Equinor's valuation, with a P/E ratio of 9 and a dividend yield of over six percent, is relatively attractive. However, the market environment remains challenging, and Equinor's stock remains a solid hold. The average liquid gas price for the second quarter was $63 per barrel, but it is not specified if this information is still relevant after the announcement of further capital measures.
Equinor's WKN is 675213. The adjusted earnings per share for the second quarter of 2025 were $0.64, compared to $0.84 in 2024. Adjusted operating profit for the second quarter of 2025 was $6.54 billion, a 13% decrease from last year.

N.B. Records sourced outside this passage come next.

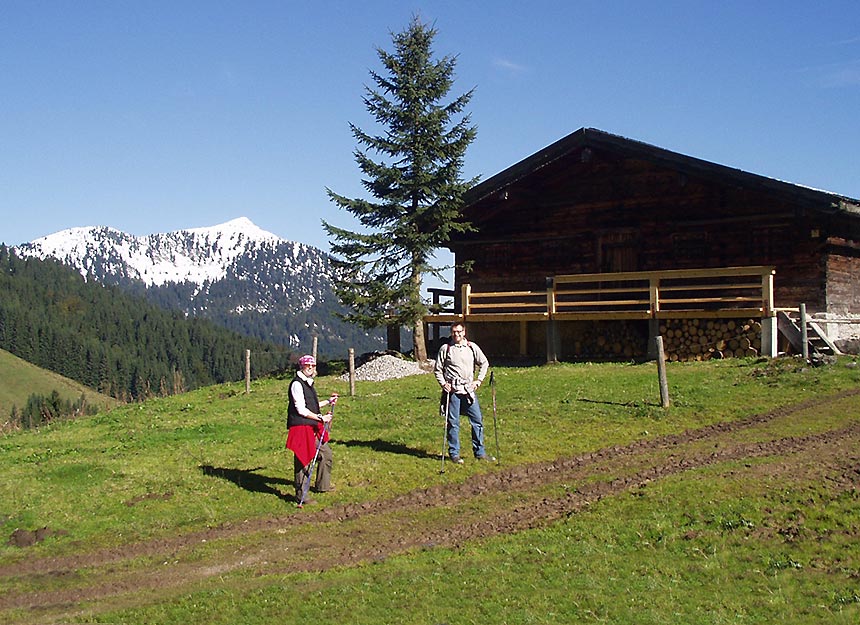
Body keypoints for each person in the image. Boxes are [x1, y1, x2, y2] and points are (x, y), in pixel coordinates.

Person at [434, 322, 494, 463]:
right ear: (451, 333)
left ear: (464, 332)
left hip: (469, 390)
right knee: (453, 423)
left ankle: (480, 452)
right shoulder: (446, 349)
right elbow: (438, 369)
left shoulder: (472, 347)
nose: (457, 334)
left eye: (459, 332)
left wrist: (478, 381)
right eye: (454, 332)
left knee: (477, 421)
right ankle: (454, 454)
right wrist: (443, 384)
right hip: (453, 391)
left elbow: (484, 363)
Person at [286, 354, 338, 505]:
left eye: (313, 366)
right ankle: (301, 495)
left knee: (326, 453)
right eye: (308, 366)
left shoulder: (308, 383)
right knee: (303, 459)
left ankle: (323, 486)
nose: (311, 368)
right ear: (302, 366)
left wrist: (328, 401)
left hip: (311, 425)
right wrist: (321, 418)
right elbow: (301, 410)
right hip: (301, 426)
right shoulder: (296, 384)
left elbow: (311, 406)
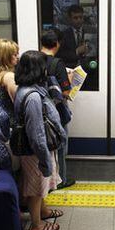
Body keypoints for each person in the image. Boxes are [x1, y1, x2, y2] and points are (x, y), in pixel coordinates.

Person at [14, 50, 66, 230]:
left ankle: (43, 211)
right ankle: (37, 224)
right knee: (36, 186)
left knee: (40, 183)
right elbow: (36, 134)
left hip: (33, 149)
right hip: (34, 151)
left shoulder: (25, 89)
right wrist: (44, 159)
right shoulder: (34, 97)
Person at [40, 29, 75, 188]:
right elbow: (65, 92)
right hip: (56, 111)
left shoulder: (33, 59)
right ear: (57, 44)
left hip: (38, 109)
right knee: (60, 145)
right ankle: (61, 179)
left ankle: (45, 178)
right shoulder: (57, 63)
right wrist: (70, 79)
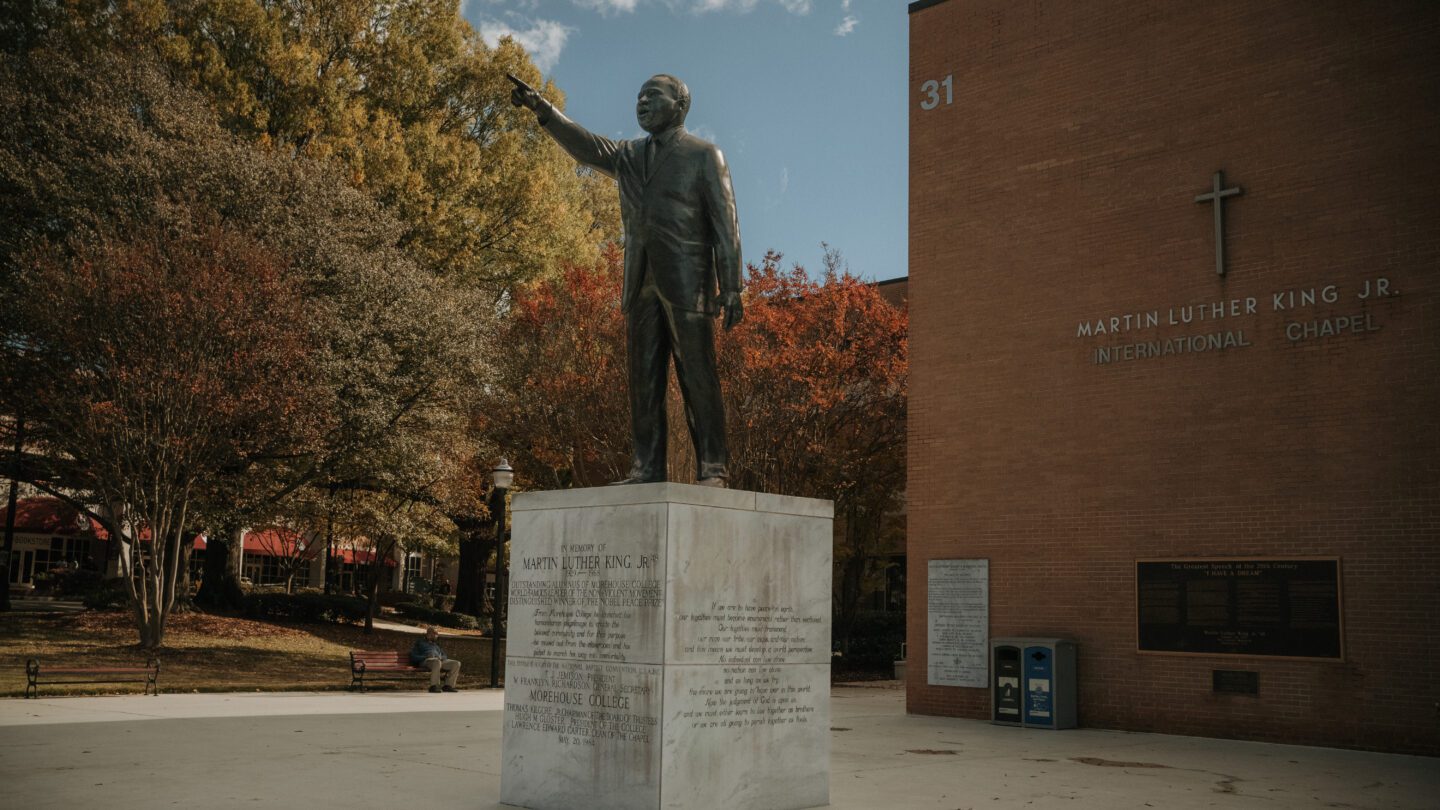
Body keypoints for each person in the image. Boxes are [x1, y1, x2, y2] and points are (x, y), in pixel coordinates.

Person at [511, 73, 743, 486]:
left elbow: (727, 224)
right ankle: (647, 467)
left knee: (698, 377)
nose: (642, 102)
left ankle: (714, 467)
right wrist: (543, 111)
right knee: (644, 381)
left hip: (689, 283)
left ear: (680, 104)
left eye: (653, 95)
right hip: (640, 283)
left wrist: (733, 286)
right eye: (638, 96)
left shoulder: (705, 155)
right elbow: (585, 146)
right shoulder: (628, 155)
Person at [409, 626, 461, 693]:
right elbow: (413, 656)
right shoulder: (420, 643)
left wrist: (441, 658)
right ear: (429, 634)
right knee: (437, 662)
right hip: (426, 661)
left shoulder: (435, 645)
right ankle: (434, 686)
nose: (437, 635)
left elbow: (444, 655)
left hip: (438, 661)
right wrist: (425, 657)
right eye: (436, 633)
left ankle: (448, 686)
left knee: (456, 663)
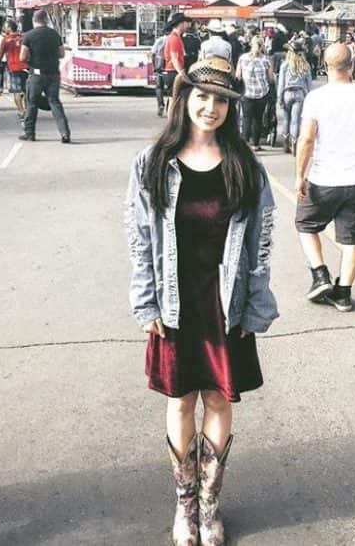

In summary, Equinor's earnings decline was primarily driven by lower oil prices and impairment related to offshore wind projects, with offsets from higher gas prices and production growth. The company's capital response included sustaining dividends, share buybacks, and ongoing capital expenditure plans to support operational and strategic objectives. Despite the challenges, Equinor remains optimistic about its future growth and continues to invest in its strategic objectives.
The decline in Equinor's earnings in Q2 2025 was mainly due to the drop in liquids prices and impairment charges in its offshore wind projects. Yet, the company's resilience is evident as higher gas prices and increased production helped mitigate these challenges.
Equinor's capital response to these circumstances included maintaining strong capital distribution measures, such as the declared dividend of $0.37 per share for Q2 2025 and the continuation of its share buyback program. Additionally, the company plans to increase its oil and gas production by around 4% compared to the previous year, indicating its commitment to growth in the energy industry and finance.